From: Mattison W. <mat...@ne...> - 2012-06-19 20:03:58
|
Sorry for the repeat message to some folks, but I wanted to send this to the whole list. Occasionally the tomcat process on the production or development site will go through the roof for cpu usage and stop responding until killed and restarted. I have searched through the error logs, but haven't found anything obvious to me. I am starting to suspect that trying to download certain studies in nexml format precipitates the problem. If several of these nexml files in a row start to pile up, memory usage by the JVM keeps increasing and the server stops responding. You can see this yourself if you try to download the nexml file from http://treebase-dev.nescent.org/treebase-web/search/study/summary.html?id=12742 The nexus file for that study downloads almost immediately. You can see in the screenshot one that I left running for over 10 minutes. It maybe if I left these running long enough they would complete, but in practice these requests can overwhelm the server if they are not serial (like in my test). Other "problem" study ids between 12800 and 11753 12201 killed after 10 minutes (killed nexus download after 10 minutes,but database was busy rather than java/tomcat) 12156 killed after 10 minutes (5 seconds for nexus) 12064 = 5 minutes (3 seconds for nexus) 12032 = 4 minutes (1 second for nexus) 11872 = 10 minutes (52 seconds for nexus) 11811 killed after 10 minutes (35 seconds for nexus) Note that I turned Apache caching off for these tests and will leave it off for anyone else to test.

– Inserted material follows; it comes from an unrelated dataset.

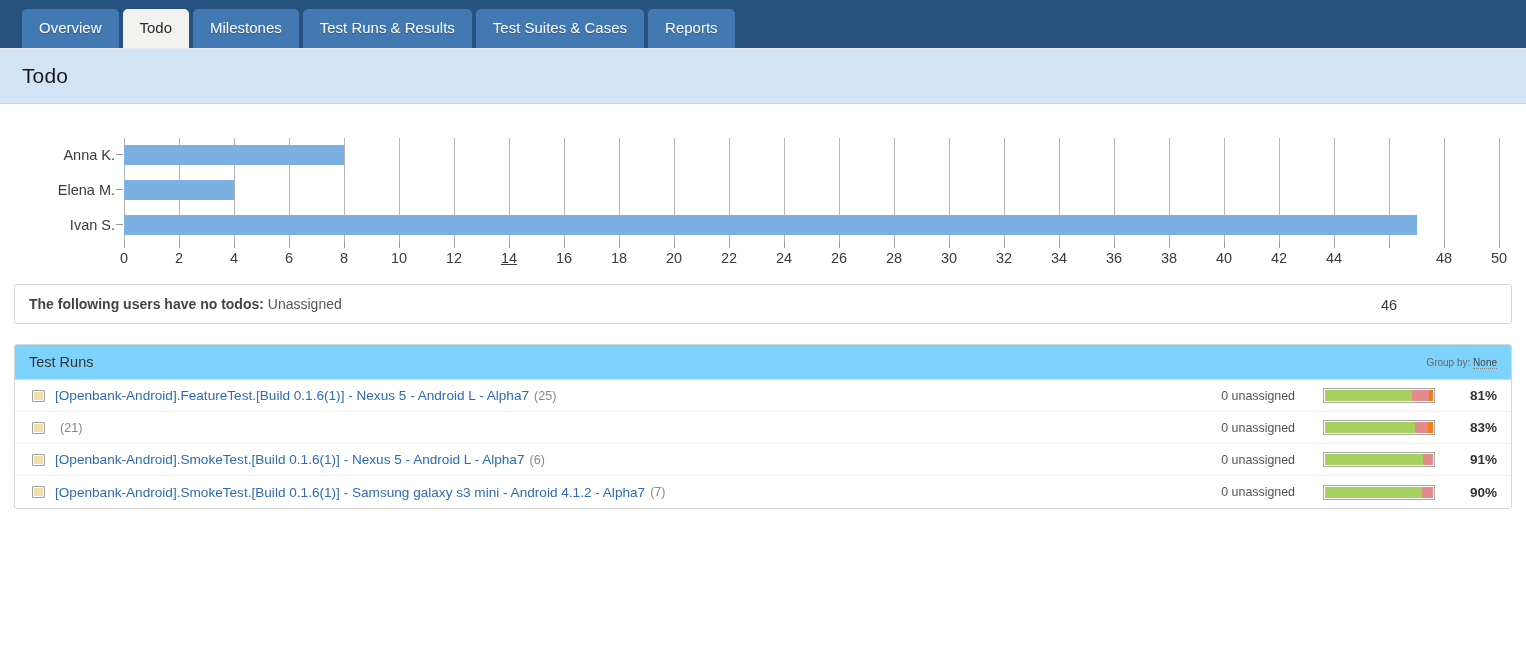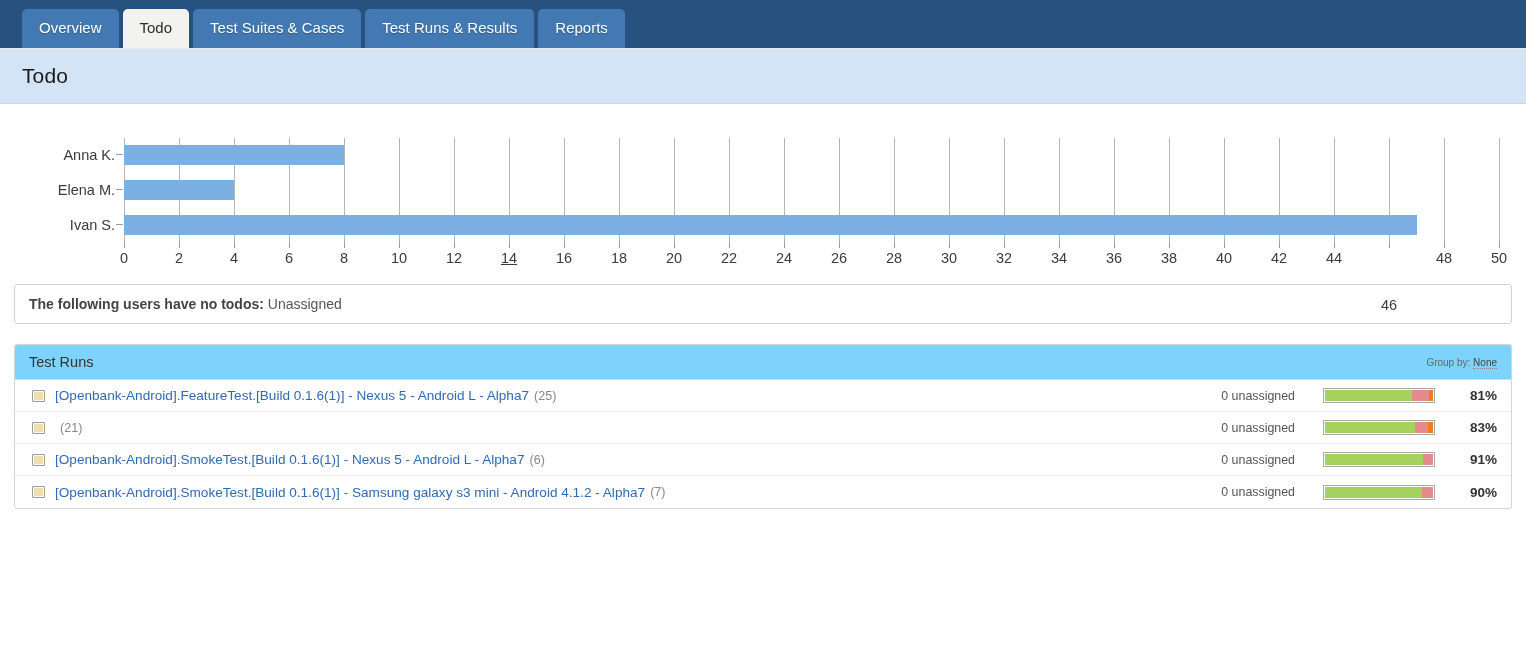"Milestones" div.tab { html: none -> <div>Milestones</div> }
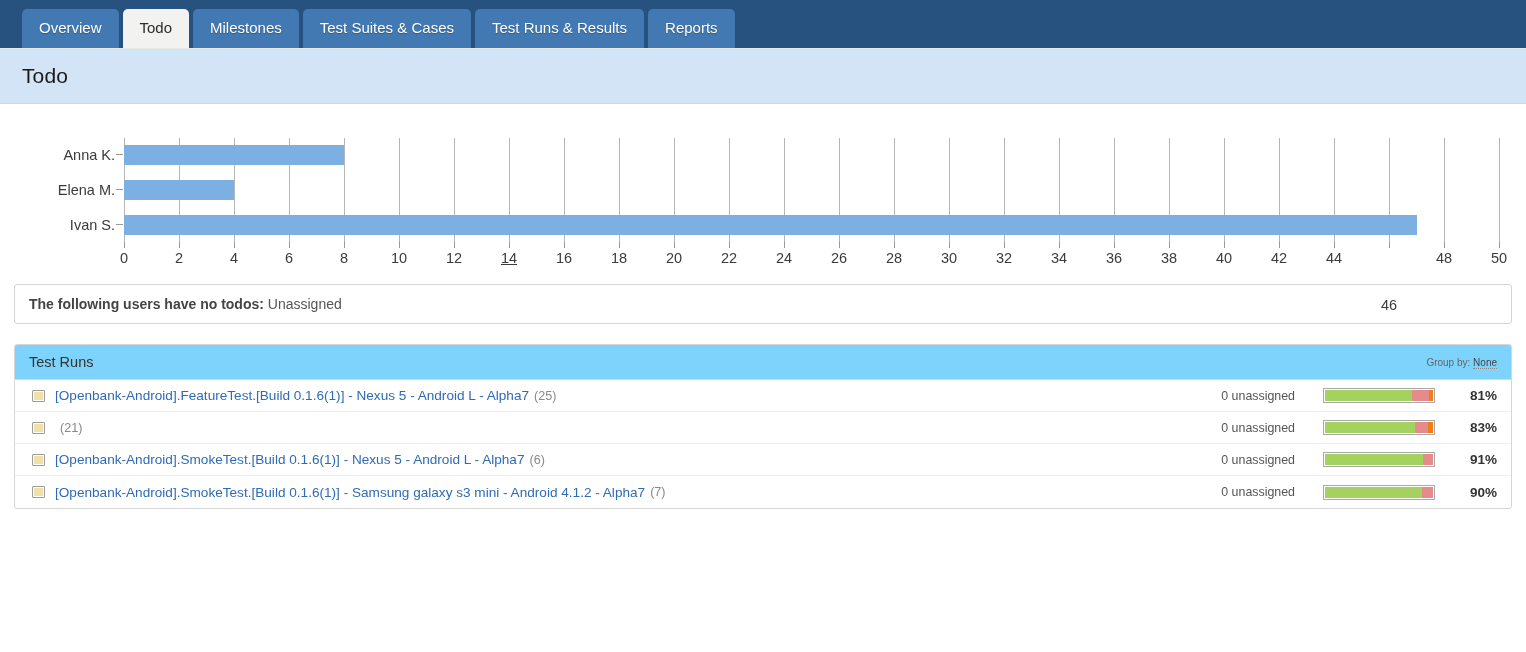"Test Suites & Cases" div.tab { order: before "Test Runs & Results" -> after "Test Runs & Results" }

Could timeouts for uploading and downloading files be implemented so too many concurrent downloads don't disable the site? Maybe some studies are too large to be converted to nexml in a workable amount of time? Is treebase written in such a way that we could deploy many tomcat instances pointed to a common database so that if one client requested many downloads, it would only tie up one tomcat instance while the other 7 would keep serving requests happily? -- Mattison |